The linear acceleration of the particle 3 at $t=0$.

Answer to Problem 11.49AP

The linear acceleration of the particle 3 at $t=0$ is $\frac{2g}{7}$ upward.

Explanation of Solution

The formula to calculate linear acceleration is,

    $a=\alpha r_3$

Substitute $\frac{3g}{7d}$ for $\alpha$ and $\frac{2d}{3}$ for $r_3$ in above equation to find $a$.

    $\begin{array}{c}a=\left(\frac{3g}{7d}\right)\left(\frac{2d}{3}\right)\\ =\frac{2g}{7}\end{array}$

Conclusion:

Therefore, the linear acceleration of the particle 3 at $t=0$ is $\frac{2g}{7}$ upward.

To determine

The maximum kinetic energy of the system.

Answer to Problem 11.49AP

The maximum kinetic energy of the system is $mgd$.

Explanation of Solution

Because the axle is fixed, no external work is performed on the system of the earth and three particles, so the total mechanical energy is conserved.

The rotation kinetic energy is maximum when rod has swung to a vertical orientation with the centre of gravity directly under the axle.

The expression for the energy is,

    $\begin{array}{c}{\left(K+U\right)}_{\text{i, horizontal}}={\left(K+U\right)}_{\text{f, vertical}}\\ 0+3mg\left(\frac{d}{3}\right)=K_{\text{f}}+0\\ K_{\text{f}}=mgd\end{array}$

Conclusion:

Therefore, the maximum kinetic energy of the system is $mgd$.

To determine

The maximum angular speed reached by the rod.

Answer to Problem 11.49AP

The maximum angular speed reached by the rod is $\sqrt{\frac{6g}{7d}}$.

Explanation of Solution

In the vertical orientation, the rod has the greatest rotational kinetic energy.

The expression for the kinetic energy is,

    $K_{\text{f}}=\frac{1}{2}I{\omega }_{\text{f}}^2$

Substitute $mgd$ for $K_{\text{f}}$ and $7m\left(\frac{d^2}{3}\right)$ for $I$ in above equation to find ${\omega }_{\text{f}}$.

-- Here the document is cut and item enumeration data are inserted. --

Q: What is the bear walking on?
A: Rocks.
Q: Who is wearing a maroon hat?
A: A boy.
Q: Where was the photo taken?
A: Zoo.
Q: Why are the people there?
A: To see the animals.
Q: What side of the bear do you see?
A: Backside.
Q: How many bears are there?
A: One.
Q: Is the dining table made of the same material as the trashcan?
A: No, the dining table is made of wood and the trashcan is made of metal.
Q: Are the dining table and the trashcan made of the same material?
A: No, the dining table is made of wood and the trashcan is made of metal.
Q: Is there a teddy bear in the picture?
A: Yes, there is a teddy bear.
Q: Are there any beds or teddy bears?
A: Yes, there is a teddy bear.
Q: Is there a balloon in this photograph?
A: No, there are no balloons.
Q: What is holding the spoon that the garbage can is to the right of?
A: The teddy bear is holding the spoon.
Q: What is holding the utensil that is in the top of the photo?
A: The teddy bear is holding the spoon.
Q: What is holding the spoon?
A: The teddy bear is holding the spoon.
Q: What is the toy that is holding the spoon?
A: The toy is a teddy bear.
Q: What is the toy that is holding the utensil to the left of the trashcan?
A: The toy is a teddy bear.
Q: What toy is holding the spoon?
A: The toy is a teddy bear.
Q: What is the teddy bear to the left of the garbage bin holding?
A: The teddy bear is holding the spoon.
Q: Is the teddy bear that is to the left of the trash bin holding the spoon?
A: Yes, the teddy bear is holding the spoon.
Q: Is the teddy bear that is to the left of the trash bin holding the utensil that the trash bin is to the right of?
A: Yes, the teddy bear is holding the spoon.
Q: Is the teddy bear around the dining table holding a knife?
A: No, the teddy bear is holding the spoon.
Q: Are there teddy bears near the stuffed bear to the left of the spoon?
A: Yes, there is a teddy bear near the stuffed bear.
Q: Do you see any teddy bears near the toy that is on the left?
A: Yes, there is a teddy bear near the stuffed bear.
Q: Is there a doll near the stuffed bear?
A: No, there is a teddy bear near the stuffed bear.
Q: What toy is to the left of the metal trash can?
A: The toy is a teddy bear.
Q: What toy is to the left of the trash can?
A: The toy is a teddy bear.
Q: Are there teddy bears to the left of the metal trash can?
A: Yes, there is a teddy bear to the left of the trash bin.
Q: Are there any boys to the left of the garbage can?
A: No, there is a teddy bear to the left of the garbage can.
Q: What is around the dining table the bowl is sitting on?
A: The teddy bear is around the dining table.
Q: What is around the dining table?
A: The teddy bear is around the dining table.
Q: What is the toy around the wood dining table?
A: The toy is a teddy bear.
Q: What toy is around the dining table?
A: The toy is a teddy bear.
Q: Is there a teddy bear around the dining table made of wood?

    $\begin{array}{c}mgd=\frac{1}{2}7m\left(\frac{d^2}{3}\right){\omega }_{\text{f}}^2\\ {\omega }_{\text{f}}^2=\frac{6g}{7d}\\ {\omega }_{\text{f}}=\sqrt{\frac{6g}{7d}}\end{array}$

Conclusion:

Therefore, the maximum angular speed reached by the rod is $\sqrt{\frac{6g}{7d}}$.

To determine

The maximum angular momentum of the system.

Answer to Problem 11.49AP

The maximum angular momentum of the system is $\left(m{d}^{\frac{3}{2}}\right)\sqrt{\frac{14g}{3}}$.

Explanation of Solution

The expression for the angular momentum is,

    $L_{\text{f}}=I{\omega }_{\text{f}}$

Substitute $\sqrt{\frac{6g}{7d}}$ for ${\omega }_{\text{f}}$ and $7m\left(\frac{d^2}{3}\right)$ for $I$ in above equation to find $L_{\text{f}}$.

    $\begin{array}{c}{L}_{\text{f}}=7m\left(\frac{d^2}{3}\right)\sqrt{\frac{6g}{7d}}\\ =\left(m\right)\sqrt{\frac{\left(49\times 6\right)g{d}^4}{7d\times 9}}\\ =\left(m\right)\sqrt{\frac{14g{d}^3}{3}}\\ =\left(m{d}^{\frac{3}{2}}\right)\sqrt{\frac{14g}{3}}\end{array}$

Conclusion:

Therefore, the maximum angular momentum of the system is $\left(m{d}^{\frac{3}{2}}\right)\sqrt{\frac{14g}{3}}$.

To determine

The maximum speed of particle 2.

Answer to Problem 11.49AP

The maximum speed of particle 2 is $\sqrt{\frac{2gd}{21}}$.

Explanation of Solution

The expression for the speed is,

    $v_{\text{f}}=r_2{\omega }_{\text{f}}$

Substitute $\sqrt{\frac{6g}{7d}}$ for ${\omega }_{\text{f}}$ and $\left(\frac{d}{3}\right)$ for $r_2$ in above equation to find $v_{\text{f}}$.

    $\begin{array}{c}{v}_{\text{f}}=\left(\frac{d}{3}\right)\sqrt{\frac{6g}{7d}}\\ =\sqrt{\frac{6g{d}^2}{7d\times 9}}\\ =\sqrt{\frac{2gd}{21}}\end{array}$

Conclusion:

Therefore, the maximum speed of particle 2 is $\sqrt{\frac{2gd}{21}}$.